Correlation Between Jay Mart and MC Group
Can any of the company-specific risk be diversified away by investing in both Jay Mart and MC Group at the same time? Although using a correlation coefficient on its own may not help to predict future stock returns, this module helps to understand the diversifiable risk of combining Jay Mart and MC Group into the same portfolio, which is an essential part of the fundamental portfolio management process.
By analyzing existing cross correlation between Jay Mart Public and MC Group Public, you can compare the effects of market volatilities on Jay Mart and MC Group and check how they will diversify away market risk if combined in the same portfolio for a given time horizon. You can also utilize pair trading strategies of matching a long position in Jay Mart with a short position of MC Group. Check out your portfolio center. Please also check ongoing floating volatility patterns of Jay Mart and MC Group.
Diversification Opportunities for Jay Mart and MC Group
Modest diversification
The 3 months correlation between Jay and MC Group is 0.2. Overlapping area represents the amount of risk that can be diversified away by holding Jay Mart Public and MC Group Public in the same portfolio, assuming nothing else is changed. The correlation between historical prices or returns on MC Group Public and Jay Mart is a relative statistical measure of the degree to which these equity instruments tend to move together. The correlation coefficient measures the extent to which returns on Jay Mart Public are associated (or correlated) with MC Group. Values of the correlation coefficient range from -1 to +1, where. The correlation of zero (0) is possible when the price movement of MC Group Public has no effect on the direction of Jay Mart i.e., Jay Mart and MC Group go up and down completely randomly.
Pair Corralation between Jay Mart and MC Group
Assuming the 90 days trading horizon Jay Mart Public is expected to under-perform the MC Group. In addition to that, Jay Mart is 1.18 times more volatile than MC Group Public. It trades about -0.23 of its total potential returns per unit of risk. MC Group Public is currently generating about 0.12 per unit of volatility.
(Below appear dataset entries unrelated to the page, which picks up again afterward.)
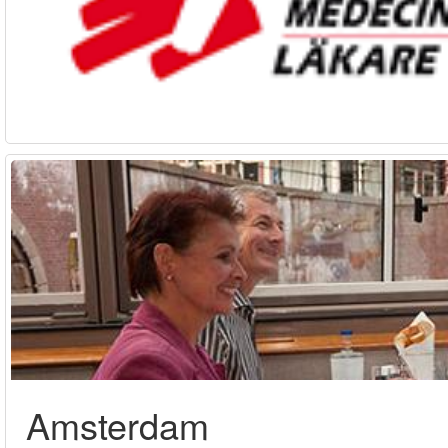
Amsterdam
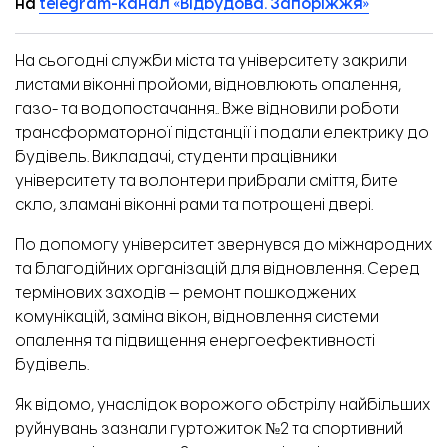
на
telegram-канал «Відбудова. Запоріжжя»
На сьогодні служби міста та університету закрили
листами віконні пройоми, відновлюють опалення,
газо- та водопостачання.. Вже відновили роботи
трансформаторної підстанції і подали електрику до
будівель. Викладачі, студенти працівники
університету та волонтери прибрали сміття, бите
скло, зламані віконні рами та потрощені двері.
По допомогу університет звернувся до міжнародних
та благодійних організацій для відновлення. Серед
термінових заходів — ремонт пошкоджених
комунікацій, заміна вікон, відновлення системи
опалення та підвищення енергоефективності
будівель.
Як
відомо
, унаслідок ворожого обстрілу найбільших
руйнувань зазнали гуртожиток №2 та спортивний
If you would invest 949.00 in MC Group Public on December 4, 2024 and sell it today you would earn a total of 46.00 from holding MC Group Public or generate 4.85% return on investment over 90 days.
Time Period | 3 Months [change] |
Direction | Moves Together |
Strength | Very Weak |
Accuracy | 100.0% |
Values | Daily Returns |
Jay Mart Public vs. MC Group Public
Performance |
Timeline |
Jay Mart Public |
MC Group Public |
Jay Mart and MC Group Volatility Contrast
Predicted Return Density |
Returns |
Pair Trading with Jay Mart and MC Group
The main advantage of trading using opposite Jay Mart and MC Group positions is that it hedges away some unsystematic risk. Because of two separate transactions, even if Jay Mart position performs unexpectedly, MC Group can make up some of the losses. Pair trading also minimizes risk from directional movements in the market. For example, if an entire industry or sector drops because of unexpected headlines, the short position in MC Group will offset losses from the drop in MC Group's long position.Jay Mart vs. JMT Network Services | Jay Mart vs. Com7 PCL | Jay Mart vs. KCE Electronics Public | Jay Mart vs. Singer Thailand Public |
MC Group vs. Home Product Center | MC Group vs. LPN Development Public | MC Group vs. Mega Lifesciences Public | MC Group vs. Ichitan Group Public |
Check out your portfolio center.Note that this page's information should be used as a complementary analysis to find the right mix of equity instruments to add to your existing portfolios or create a brand new portfolio. You can also try the Options Analysis module to analyze and evaluate options and option chains as a potential hedge for your portfolios.